Em negociação sigilosa, a Advocacia-Geral da União (AGU), autora de pareceres contrários ao pagamento de auxílio-moradia a juízes e membros do Ministério Público no Supremo Tribunal Federal (STF), mudou de opinião e propôs às categorias a manutenção dos benefícios com “caráter indenizatório”, conforme informações do jornal O Globo.
No acordo, ao qual o jornal teve acesso, o repasse ficaria permitido mesmo na ausência de uma lei que o autorize, permanecendo amparado apenas em resoluções internas dos próprios órgãos. De acordo com as jornalistas Martha Beck e Renata Mariz, a proposta “foi apresentada em caráter reservado pela Secretaria-Geral de Contencioso da AGU na última reunião da Câmara de Conciliação e Arbitragem da Administração Federal, onde os interessados tentam chegar a um acordo sobre o pagamento do auxílio-moradia”.

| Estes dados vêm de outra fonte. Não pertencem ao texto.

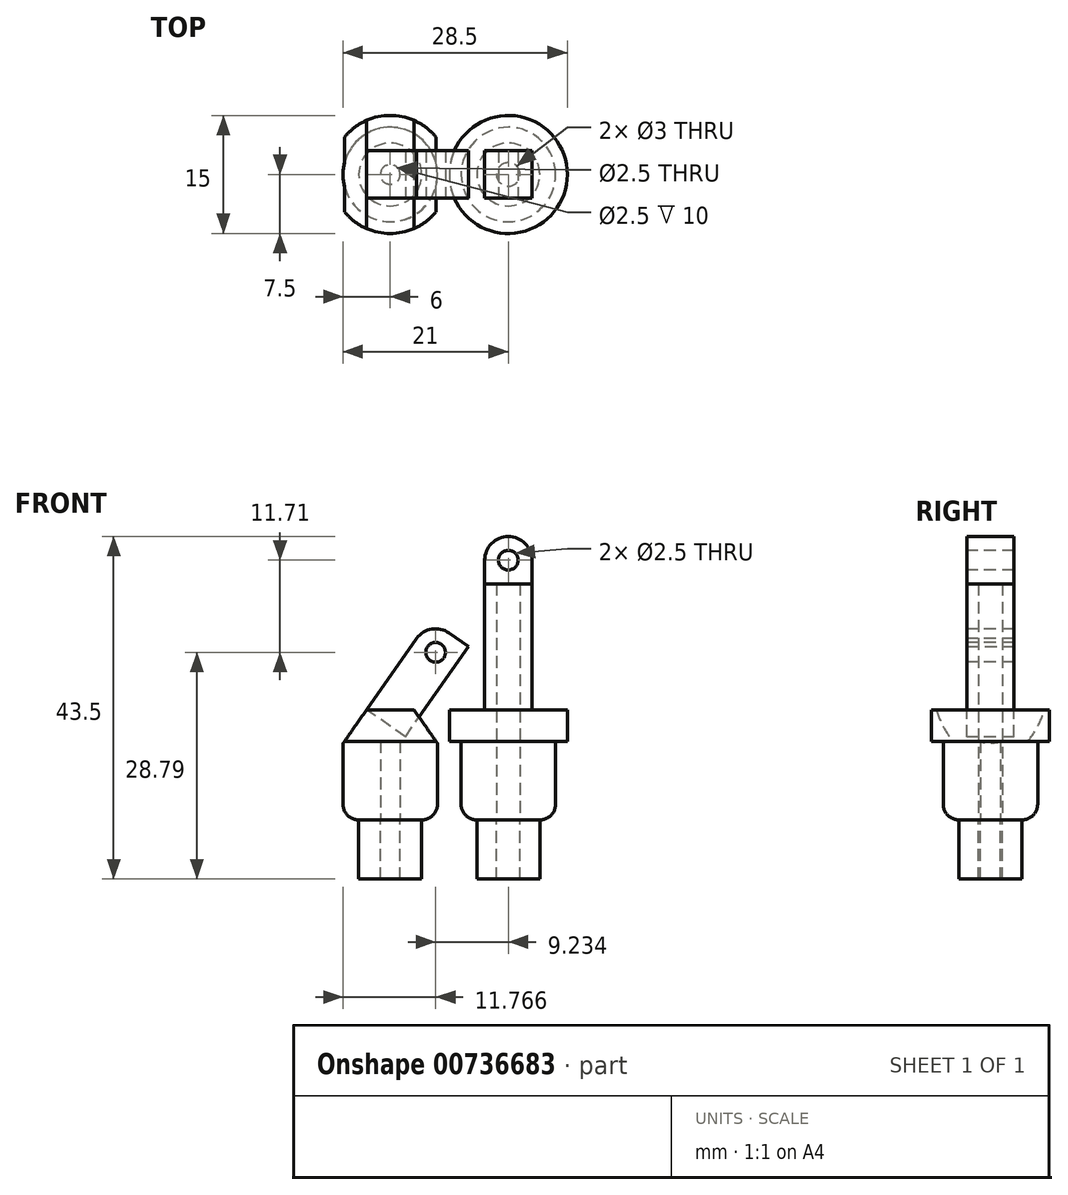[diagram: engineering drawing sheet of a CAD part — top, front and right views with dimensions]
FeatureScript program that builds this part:
annotation { "Feature Type Name" : "Feature", "Feature Type Description" : "" }
export const myFeature = defineFeature(function(context is Context, id is Id, definition is map)
    precondition{}
    {
        {
            var Q0;
            Q0=qCreatedBy(makeId("Top.planeOp"),FACE);
            var sketch = newSketch(context, id + "F0", { "sketchPlane" : qUnion([Q0])});
            skCircle(sketch, "E0", {"center": v(0, 0) * mm, "radius": 6 * mm});
            skCircle(sketch, "E1", {"center": v(15, 0) * mm, "radius": 6 * mm});
            skCircle(sketch, "E2", {"center": v(15, 0) * mm, "radius": 1.5 * mm});
            skSolve(sketch);
        }
        {
            var Q0;
            Q0=makeQuery(id+"F0.imprint","IMPRINT",FACE,{"disambiguationData":[TD([[makeQuery(id+"F0.imprint","IMPRINT",EDGE,{"derivedFrom":sQuery(id+"F0.wireOp",EDGE,"E0")}),1.0]])]});
            extrude(context, id + "F1", {"entities" : qUnion([Q0]), "depth" : 10 * mm, "offsetDistance" : 25 * mm});
        }
        {
            var Q0;
            Q0=makeQuery(id+"F1.opExtrude","CAP_FACE",FACE,{"disambiguationData":[OSD([sQuery(id+"F0.wireOp",EDGE,"E0")])],"isStart":false});
            var sketch = newSketch(context, id + "F2", { "sketchPlane" : qUnion([Q0])});
            skCircle(sketch, "E3", {"center": v(0, 0) * mm, "radius": 7.5 * mm});
            skSolve(sketch);
        }
        {
            var Q0;
            Q0 = qSketchRegion(id + "F2", true);
            extrude(context, id + "F3", {"entities" : qUnion([Q0]), "operationType" : NewBodyOperationType.ADD, "depth" : 4 * mm, "offsetDistance" : 25 * mm});
        }
        {
            var Q0;
            Q0=makeQuery(id+"F3.opExtrude","CAP_FACE",FACE,{"disambiguationData":[OSD([sQuery(id+"F2.wireOp",EDGE,"E3")])],"isStart":false});
            var sketch = newSketch(context, id + "F4", { "sketchPlane" : qUnion([Q0])});
            skLineSegment(sketch, "E4.bottom", {"start": v(3, 6.87) * mm, "end": v(10, 6.87) * mm});
            skLineSegment(sketch, "E4.top", {"start": v(3, -6.87) * mm, "end": v(10, -6.87) * mm});
            skLineSegment(sketch, "E4.right", {"start": v(10, 6.87) * mm, "end": v(10, -6.87) * mm});
            skLineSegment(sketch, "E5.bottom", {"start": v(-3, 6.87) * mm, "end": v(-10, 6.87) * mm});
            skLineSegment(sketch, "E5.top", {"start": v(-3, -6.87) * mm, "end": v(-10, -6.87) * mm});
            skLineSegment(sketch, "E5.left", {"start": v(-3, 6.87) * mm, "end": v(-3, -6.87) * mm});
            skLineSegment(sketch, "E5.right", {"start": v(-10, 6.87) * mm, "end": v(-10, -6.87) * mm});
            skLineSegment(sketch, "E6", {"start": v(3, -6.87) * mm, "end": v(3, 6.87) * mm});
            skLineSegment(sketch, "E7.top", {"start": v(-3, -3) * mm, "end": v(3, -3) * mm});
            skLineSegment(sketch, "E7.left", {"start": v(-3, 0) * mm, "end": v(-3, -3) * mm});
            skLineSegment(sketch, "E7.right", {"start": v(3, 3) * mm, "end": v(3, -3) * mm});
            skLineSegment(sketch, "E8", {"start": v(3, 3) * mm, "end": v(-3, 3) * mm});
            skLineSegment(sketch, "E9", {"start": v(-3, 3) * mm, "end": v(-3, 0) * mm});
            skSolve(sketch);
        }
        {
            var Q0;
            {var subQ0=sQuery(id+"F4.wireOp",EDGE,"E5.bottom");Q0=makeQuery(id+"F4.imprint","IMPRINT",FACE,{"disambiguationData":[TD([[makeQuery(id+"F4.imprint","IMPRINT",EDGE,{"derivedFrom":subQ0}),1.0]])]});}
            var Q1;
            {var subQ0=sQuery(id+"F4.wireOp",EDGE,"E5.left");var subQ1=makeQuery(id+"F4.imprint","INTERSECT",VERTEX,{"derivedFrom":[sQuery(id+"F4.wireOp",EDGE,"yuGE9SbZ-14rk-lHCZ-kvU9-YbVtqfjyu9ov.bottom"),subQ0]});Q1=makeQuery(id+"F4.imprint","IMPRINT",FACE,{"disambiguationData":[TD([[makeQuery(id+"F4.imprint","IMPRINT",EDGE,{"disambiguationData":[TD([[subQ1,-1.0]])],"derivedFrom":subQ0}),-1.0]])]});}
            var Q2;
            Q2=sQuery(id+"F4.wireOp",EDGE,"E5.left");
            revolve(context, id + "F5", {"operationType" : NewBodyOperationType.REMOVE, "surfaceOperationType" : NewSurfaceOperationType.NEW, "entities" : qUnion([Q0, Q1]), "axis" : qUnion([Q2]), "revolveType" : RevolveType.ONE_DIRECTION, "angle" : 55 * degree});
        }
        {
            var Q0;
            {var subQ0=sQuery(id+"F4.wireOp",EDGE,"E6");Q0=makeQuery(id+"F4.imprint","IMPRINT",FACE,{"disambiguationData":[TD([[makeQuery(id+"F4.imprint","IMPRINT",EDGE,{"derivedFrom":subQ0}),-1.0]])]});}
            var Q1;
            {var subQ0=sQuery(id+"F4.wireOp",EDGE,"E4.bottom");Q1=makeQuery(id+"F4.imprint","IMPRINT",FACE,{"disambiguationData":[TD([[makeQuery(id+"F4.imprint","IMPRINT",EDGE,{"derivedFrom":subQ0}),-1.0]])]});}
            var Q2;
            Q2=sQuery(id+"F4.wireOp",EDGE,"E6");
            revolve(context, id + "F6", {"operationType" : NewBodyOperationType.REMOVE, "surfaceOperationType" : NewSurfaceOperationType.NEW, "entities" : qUnion([Q0, Q1]), "axis" : qUnion([Q2]), "revolveType" : RevolveType.ONE_DIRECTION, "angle" : 55 * degree});
        }
        {
            var Q0;
            Q0=makeQuery(id+"F1.opExtrude","CAP_FACE",FACE,{"disambiguationData":[OSD([sQuery(id+"F0.wireOp",EDGE,"E0")])],"isStart":true});
            var sketch = newSketch(context, id + "F7", { "sketchPlane" : qUnion([Q0])});
            skCircle(sketch, "E10", {"center": v(0, 0) * mm, "radius": 1.25 * mm});
            skSolve(sketch);
        }
        {
            var Q0;
            Q0 = qSketchRegion(id + "F7", true);
            extrude(context, id + "F8", {"entities" : qUnion([Q0]), "operationType" : NewBodyOperationType.REMOVE, "oppositeDirection" : true, "depth" : 10 * mm, "offsetDistance" : 25 * mm});
        }
        {
            var Q0;
            Q0=makeQuery(id+"F1.opExtrude","CAP_EDGE",EDGE,{"disambiguationData":[OSD([sQuery(id+"F0.wireOp",EDGE,"E0")])],"isStart":true});
            fillet(context, id + "F9", {"entities" : qUnion([Q0]), "radius" : 2 * mm, "tangentPropagation" : true, "allowEdgeOverflow" : false});
        }
        {
            var Q0;
            Q0=makeQuery(id+"F0.imprint","IMPRINT",FACE,{"disambiguationData":[TD([[makeQuery(id+"F0.imprint","IMPRINT",EDGE,{"derivedFrom":sQuery(id+"F0.wireOp",EDGE,"E1")}),1.0]])]});
            extrude(context, id + "F10", {"entities" : qUnion([Q0]), "depth" : 10 * mm, "offsetDistance" : 25 * mm});
        }
        {
            var Q0;
            Q0=makeQuery(id+"F10.opExtrude","CAP_FACE",FACE,{"disambiguationData":[OSD([sQuery(id+"F0.wireOp",EDGE,"E1")])],"isStart":false});
            var sketch = newSketch(context, id + "F11", { "sketchPlane" : qUnion([Q0])});
            skCircle(sketch, "E11", {"center": v(15, 0) * mm, "radius": 7.5 * mm});
            skSolve(sketch);
        }
        {
            var Q0;
            Q0 = qSketchRegion(id + "F11", true);
            extrude(context, id + "F12", {"entities" : qUnion([Q0]), "operationType" : NewBodyOperationType.ADD, "depth" : 4 * mm, "offsetDistance" : 25 * mm});
        }
        {
            var Q0;
            Q0=makeQuery(id+"F10.opExtrude","CAP_EDGE",EDGE,{"disambiguationData":[OSD([sQuery(id+"F0.wireOp",EDGE,"E1")])],"isStart":true});
            fillet(context, id + "F13", {"entities" : qUnion([Q0]), "radius" : 2 * mm, "tangentPropagation" : true, "allowEdgeOverflow" : false});
        }
        {
            var Q0;
            Q0=makeQuery(id+"F12.boolean.opBoolean","SPLIT",FACE,{"disambiguationData":[TD([makeQuery(id+"F10.opExtrude","SWEPT_FACE",FACE,{"disambiguationData":[OSD([sQuery(id+"F0.wireOp",EDGE,"E2")])]})])],"derivedFrom":makeQuery(id+"F12.opExtrude","CAP_FACE",FACE,{"disambiguationData":[OSD([sQuery(id+"F11.wireOp",EDGE,"E11")])],"isStart":true})});
            extrude(context, id + "F14", {"entities" : qUnion([Q0]), "operationType" : NewBodyOperationType.REMOVE, "oppositeDirection" : true, "depth" : 25 * mm, "offsetDistance" : 25 * mm});
        }
        {
            var Q0;
            Q0=makeQuery(id+"F5.boolean.opBoolean","COPY",FACE,{"derivedFrom":makeQuery(id+"F5.opRevolve","CAP_FACE",FACE,{"disambiguationData":[OSD([sQuery(id+"F4.wireOp",EDGE,"E5.bottom"),sQuery(id+"F4.wireOp",EDGE,"E5.top"),sQuery(id+"F4.wireOp",EDGE,"E5.left"),sQuery(id+"F4.wireOp",EDGE,"E5.right"),sQuery(id+"F4.wireOp",EDGE,"E7.left"),sQuery(id+"F4.wireOp",EDGE,"E9")])],"isStart":false})});
            var sketch = newSketch(context, id + "F15", { "sketchPlane" : qUnion([Q0])});
            skLineSegment(sketch, "E12.bottom", {"start": v(3, 9.75) * mm, "end": v(-3, 9.75) * mm});
            skLineSegment(sketch, "E12.top", {"start": v(3, 23.75) * mm, "end": v(-3, 23.75) * mm});
            skLineSegment(sketch, "E12.left", {"start": v(3, 9.75) * mm, "end": v(3, 23.75) * mm});
            skLineSegment(sketch, "E12.right", {"start": v(-3, 9.75) * mm, "end": v(-3, 23.75) * mm});
            skSolve(sketch);
        }
        {
            var Q0;
            Q0=makeQuery(id+"F15.imprint","IMPRINT",FACE,{"disambiguationData":[TD([[makeQuery(id+"F15.imprint","IMPRINT",EDGE,{"derivedFrom":sQuery(id+"F15.wireOp",EDGE,"E12.bottom")}),1.0]])]});
            extrude(context, id + "F16", {"entities" : qUnion([Q0]), "oppositeDirection" : true, "depth" : 6 * mm, "offsetDistance" : 25 * mm});
        }
        {
            var Q0;
            Q0=makeQuery(id+"F16.opExtrude","SWEPT_FACE",FACE,{"disambiguationData":[OSD([sQuery(id+"F15.wireOp",EDGE,"E12.left")])]});
            var sketch = newSketch(context, id + "F17", { "sketchPlane" : qUnion([Q0])});
            skCircle(sketch, "E13", {"center": v(5.77, 21.29) * mm, "radius": 3 * mm});
            skPoint(sketch, "E13.first.point", {"position": v(7.49, 23.75) * mm});
            skPoint(sketch, "E13.second.point", {"position": v(3.26, 22.94) * mm});
            skPoint(sketch, "E13.third.point", {"position": v(8.24, 19.6) * mm});
            skCircle(sketch, "E14", {"center": v(5.77, 21.29) * mm, "radius": 1.25 * mm});
            skSolve(sketch);
        }
        {
            var Q0;
            {var subQ0=sQuery(id+"F17.wireOp",EDGE,"E13");var subQ1=sQuery(id+"F15.wireOp",EDGE,"E12.left");var subQ2=makeQuery(id+"F16.opExtrude","CAP_EDGE",EDGE,{"disambiguationData":[OSD([subQ1])],"isStart":true});var subQ3=makeQuery(id+"F17.imprint","INTERSECT",VERTEX,{"disambiguationData":[OD(0.0)],"derivedFrom":[subQ2,subQ0]});Q0=makeQuery(id+"F17.imprint","IMPRINT",FACE,{"disambiguationData":[TD([[makeQuery(id+"F17.imprint","IMPRINT",EDGE,{"disambiguationData":[TD([[subQ3,1.0]])],"derivedFrom":subQ0}),-1.0]])]});}
            var Q1;
            {var subQ0=sQuery(id+"F17.wireOp",EDGE,"E13");var subQ1=sQuery(id+"F15.wireOp",EDGE,"E12.left");var subQ4=makeQuery(id+"F16.opExtrude","CAP_EDGE",EDGE,{"disambiguationData":[OSD([subQ1])],"isStart":false});var subQ5=makeQuery(id+"F17.imprint","INTERSECT",VERTEX,{"disambiguationData":[OD(1.0)],"derivedFrom":[subQ4,subQ0]});Q1=makeQuery(id+"F17.imprint","IMPRINT",FACE,{"disambiguationData":[TD([[makeQuery(id+"F17.imprint","IMPRINT",EDGE,{"disambiguationData":[TD([[subQ5,-1.0]])],"derivedFrom":subQ0}),-1.0]])]});}
            var Q2;
            Q2=makeQuery(id+"F17.imprint","IMPRINT",FACE,{"disambiguationData":[TD([[makeQuery(id+"F17.imprint","IMPRINT",EDGE,{"derivedFrom":sQuery(id+"F17.wireOp",EDGE,"E14")}),1.0]])]});
            extrude(context, id + "F18", {"entities" : qUnion([Q0, Q1, Q2]), "operationType" : NewBodyOperationType.REMOVE, "oppositeDirection" : true, "depth" : 25 * mm, "offsetDistance" : 25 * mm});
        }
        {
            var Q0;
            Q0=makeQuery(id+"F1.opExtrude","CAP_FACE",FACE,{"disambiguationData":[OSD([sQuery(id+"F0.wireOp",EDGE,"E0")])],"isStart":true});
            var Q1;
            Q1=makeQuery(id+"F10.opExtrude","CAP_FACE",FACE,{"disambiguationData":[OSD([sQuery(id+"F0.wireOp",EDGE,"E1"),sQuery(id+"F0.wireOp",EDGE,"E2")])],"isStart":true});
            extrude(context, id + "F19", {"entities" : qUnion([Q0, Q1]), "depth" : 7.5 * mm, "offsetDistance" : 25 * mm});
        }
        {
            var Q0;
            Q0=makeQuery(id+"F12.opExtrude","CAP_FACE",FACE,{"disambiguationData":[OSD([sQuery(id+"F11.wireOp",EDGE,"E11")])],"isStart":false});
            var sketch = newSketch(context, id + "F20", { "sketchPlane" : qUnion([Q0])});
            skLineSegment(sketch, "E15.bottom", {"start": v(12, -3) * mm, "end": v(18, -3) * mm});
            skLineSegment(sketch, "E15.top", {"start": v(12, 3) * mm, "end": v(18, 3) * mm});
            skLineSegment(sketch, "E15.left", {"start": v(12, -3) * mm, "end": v(12, 3) * mm});
            skLineSegment(sketch, "E15.right", {"start": v(18, -3) * mm, "end": v(18, 3) * mm});
            skSolve(sketch);
        }
        {
            var Q0;
            Q0=makeQuery(id+"F20.imprint","IMPRINT",FACE,{"disambiguationData":[TD([[makeQuery(id+"F20.imprint","IMPRINT",EDGE,{"derivedFrom":sQuery(id+"F20.wireOp",EDGE,"E15.bottom")}),1.0]])]});
            extrude(context, id + "F21", {"entities" : qUnion([Q0]), "operationType" : NewBodyOperationType.ADD, "depth" : 10 * mm, "offsetDistance" : 25 * mm});
        }
        {
            var Q0;
            Q0=makeQuery(id+"F21.opExtrude","CAP_FACE",FACE,{"disambiguationData":[OSD([sQuery(id+"F0.wireOp",EDGE,"E2"),sQuery(id+"F11.wireOp",EDGE,"E11"),sQuery(id+"F20.wireOp",EDGE,"E15.bottom"),sQuery(id+"F20.wireOp",EDGE,"E15.top"),sQuery(id+"F20.wireOp",EDGE,"E15.left"),sQuery(id+"F20.wireOp",EDGE,"E15.right")])],"isStart":false});
            extrude(context, id + "F22", {"entities" : qUnion([Q0]), "operationType" : NewBodyOperationType.ADD, "depth" : 6 * mm, "offsetDistance" : 25 * mm});
        }
        {
            var Q0;
            Q0=makeQuery(id+"F22.opExtrude","CAP_FACE",FACE,{"disambiguationData":[OSD([sQuery(id+"F0.wireOp",EDGE,"E2"),sQuery(id+"F11.wireOp",EDGE,"E11"),sQuery(id+"F20.wireOp",EDGE,"E15.bottom"),sQuery(id+"F20.wireOp",EDGE,"E15.top"),sQuery(id+"F20.wireOp",EDGE,"E15.left"),sQuery(id+"F20.wireOp",EDGE,"E15.right")])],"isStart":false});
            var sketch = newSketch(context, id + "F23", { "sketchPlane" : qUnion([Q0])});
            skLineSegment(sketch, "E16.bottom", {"start": v(12, 3) * mm, "end": v(18, 3) * mm});
            skLineSegment(sketch, "E16.top", {"start": v(12, -3) * mm, "end": v(18, -3) * mm});
            skLineSegment(sketch, "E16.left", {"start": v(12, 3) * mm, "end": v(12, -3) * mm});
            skLineSegment(sketch, "E16.right", {"start": v(18, 3) * mm, "end": v(18, -3) * mm});
            skSolve(sketch);
        }
        {
            var Q0;
            Q0 = qSketchRegion(id + "F23", true);
            extrude(context, id + "F24", {"entities" : qUnion([Q0]), "depth" : 6 * mm, "offsetDistance" : 25 * mm});
        }
        {
            var Q0;
            Q0=makeQuery(id+"F24.opExtrude","SWEPT_FACE",FACE,{"disambiguationData":[OSD([sQuery(id+"F23.wireOp",EDGE,"E16.top")])]});
            var sketch = newSketch(context, id + "F25", { "sketchPlane" : qUnion([Q0])});
            skCircle(sketch, "E17", {"center": v(15, 33) * mm, "radius": 3 * mm});
            skPoint(sketch, "E17.centerSnap0", {"position": v(12, 33) * mm});
            skPoint(sketch, "E17.centerSnap1", {"position": v(15, 36) * mm});
            skCircle(sketch, "E18", {"center": v(15, 33) * mm, "radius": 1.25 * mm});
            skSolve(sketch);
        }
        {
            var Q0;
            {var subQ0=sQuery(id+"F25.wireOp",EDGE,"E17");var subQ1=sQuery(id+"F23.wireOp",EDGE,"E16.top");var subQ2=makeQuery(id+"F24.opExtrude","CAP_EDGE",EDGE,{"disambiguationData":[OSD([subQ1])],"isStart":false});var subQ3=makeQuery(id+"F25.imprint","INTERSECT",VERTEX,{"derivedFrom":[subQ2,subQ0]});Q0=makeQuery(id+"F25.imprint","IMPRINT",FACE,{"disambiguationData":[TD([[makeQuery(id+"F25.imprint","IMPRINT",EDGE,{"disambiguationData":[TD([[subQ3,-1.0]])],"derivedFrom":subQ0}),-1.0]])]});}
            var Q1;
            {var subQ0=sQuery(id+"F25.wireOp",EDGE,"E17");var subQ1=sQuery(id+"F23.wireOp",EDGE,"E16.top");var subQ2=makeQuery(id+"F24.opExtrude","CAP_EDGE",EDGE,{"disambiguationData":[OSD([subQ1])],"isStart":false});var subQ3=makeQuery(id+"F25.imprint","INTERSECT",VERTEX,{"derivedFrom":[subQ2,subQ0]});Q1=makeQuery(id+"F25.imprint","IMPRINT",FACE,{"disambiguationData":[TD([[makeQuery(id+"F25.imprint","IMPRINT",EDGE,{"disambiguationData":[TD([[subQ3,1.0]])],"derivedFrom":subQ0}),-1.0]])]});}
            var Q2;
            Q2=makeQuery(id+"F25.imprint","IMPRINT",FACE,{"disambiguationData":[TD([[makeQuery(id+"F25.imprint","IMPRINT",EDGE,{"derivedFrom":sQuery(id+"F25.wireOp",EDGE,"E18")}),1.0]])]});
            extrude(context, id + "F26", {"entities" : qUnion([Q0, Q1, Q2]), "operationType" : NewBodyOperationType.REMOVE, "oppositeDirection" : true, "depth" : 25 * mm, "offsetDistance" : 25 * mm});
        }
    });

No dia 21 de março deste ano, o ministro Luiz Fux, relator das ações sobre o tema no STF, suspendeu o julgamento das ações sobre o auxílio-moradia que tramitam no Supremo Tribunal Federal (STF) envolvendo a magistratura nacional e o Conselho Nacional de Justiça e remeteu os processos à Câmara de Conciliação da AGU. Na ocasião, o ministro atendeu a pedido da Associação dos Magistrados Brasileiros (AMB).
O acordo ainda será levado para homologação do Supremo Tribunal Federal (STF). No entanto, ainda haverá um próximo encontro no dia 16 de maio. Na última reunião, na proposta apresentada, a AGU argumentou que seria possível defender que leis orgânicas das carreiras já preveem o auxílio-moradia.
A reportagem diz que o órgão reforça a tese sob o argumento de que deve “ser construído o entendimento de que as resoluções que hoje embasam o recebimento do adicional pelo Judiciário e Ministério Público são atos normativos abstratos e gerais, portanto válidos. Dessa forma, estaria superada a necessidade de edição de lei formal”.
“A proposta não agradou aos participantes da reunião. Depois de discussões, a AGU deu a ideia de levar para homologação do Supremo critérios para o pagamento do auxílio-moradia, até que legislações formais sejam elaboradas pelo Congresso e no Legislativo dos estados. O argumento foi de que, com isso, uma decisão do plenário da mais alta Corte do país passaria a avalizar o benefício, e não mais resoluções. Levantou-se ainda a possibilidade de sugerir que o STF estabeleça um prazo para os pagamentos ocorrerem até edição de lei específica”, diz texto do jornal.
A proposta favorável da AGU, no entanto, destoa do mandado de segurança contra decisões monocráticas do ministro Luiz Fux, que autorizou o pagamento de auxílio-moradia a todos os magistrados do país no valor de R$ 4.377,73.
Em pareceres protocolados no STF desde 2014, a AGU alega que a concessão do auxílio é ilegal e está gerando dano irreparável à União porque “o montante de despesa mensal, não prevista no orçamento, atinge cifras milionárias e é de difícil ressarcimento, contrariando texto constitucional”.
Custos aos cofres públicos
O contribuinte brasileiro vai bancar este ano mais de R$ 2 bilhões com o pagamento do auxílio-moradia a autoridades e funcionários de alto escalão, cuja remuneração pode passar dos R$ 30 mil. Para ter uma ideia, com o valor do benefício seria possível construir mais de 43 mil casas populares, ao custo de R$ 50 mil cada, ou conceder Bolsa Família para 11 milhões de pessoas.
Essas são as despesas previstas com o benefício para os três poderes, o Ministério Público e a Defensoria Pública, no âmbito federal, e para conselheiros dos tribunais de contas de estados e municípios, juízes, procuradores, promotores e defensores públicos estaduais. O total gasto em todo o país com o auxílio-moradia é ainda maior. Não estão computadas na conta as despesas dos estados com representantes do Legislativo e do Executivo locais.
Os dados são de levantamento da Consultoria Legislativa do Senado. O orçamento federal para este ano reserva R$ 832 milhões para bancar o conforto de autoridades e servidores sem que precisem mexer no bolso, ou engordar seus contracheques. Em média, a verba varia de R$ 4 mil a R$ 4,5 mil por mês. O estudo não inclui os gastos dos governos estaduais.